§ **Directions for this task**
Copy out the listing below, swapping "Hírek" for "News" wherever it appears and keeping everything else the same. Leave the pictures out.

§ **Task input**
· · · · · · ·

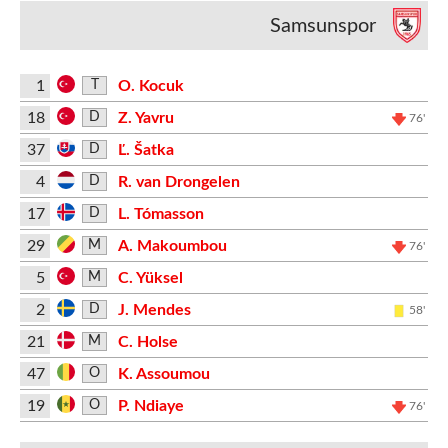
Samsunspor
1
O. Kocuk
T
18
Z. Yavru
D
76'
37
Ľ. Šatka
D
4
R. van Drongelen
D
17
L. Tómasson
D
29
A. Makoumbou
M
76'
5
C. Yüksel
M
2
J. Mendes
D
58'
21
C. Holse
M
47
K. Assoumou
O
19
P. Ndiaye
O
76'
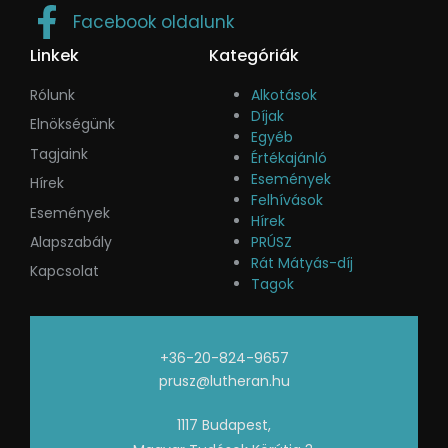
Facebook oldalunk
Linkek
Kategóriák
Rólunk
Alkotások
Díjak
Elnökségünk
Egyéb
Tagjaink
Értékajánló
Események
Hírek
Felhívások
Események
Hírek
Alapszabály
PRÚSZ
Rát Mátyás-díj
Kapcsolat
Tagok
+36-20-824-9657
prusz@lutheran.hu
1117 Budapest,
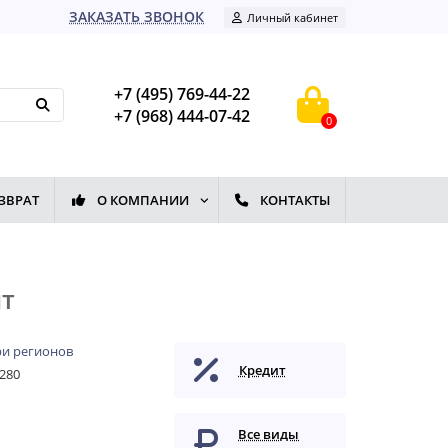
ЗАКАЗАТЬ ЗВОНОК
Личный кабинет
+7 (495) 769-44-22
+7 (968) 444-07-42
0
ЗВРАТ
О КОМПАНИИ
КОНТАКТЫ
нт
и регионов
Кредит
280
Все виды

· · · · · · ·

§ **Answer to this exercise**
Samsunspor
1
O. Kocuk
T
18
Z. Yavru
D
76'
37
Ľ. Šatka
D
4
R. van Drongelen
D
17
L. Tómasson
D
29
A. Makoumbou
M
76'
5
C. Yüksel
M
2
J. Mendes
D
58'
21
C. Holse
M
47
K. Assoumou
O
19
P. Ndiaye
O
76'
Facebook oldalunk
Linkek
Kategóriák
Rólunk
Alkotások
Díjak
Elnökségünk
Egyéb
Tagjaink
Értékajánló
Események
News
Felhívások
Események
News
Alapszabály
PRÚSZ
Rát Mátyás-díj
Kapcsolat
Tagok
+36-20-824-9657
prusz@lutheran.hu
1117 Budapest,
ЗАКАЗАТЬ ЗВОНОК
Личный кабинет
+7 (495) 769-44-22
+7 (968) 444-07-42
0
ЗВРАТ
О КОМПАНИИ
КОНТАКТЫ
нт
и регионов
Кредит
280
Все виды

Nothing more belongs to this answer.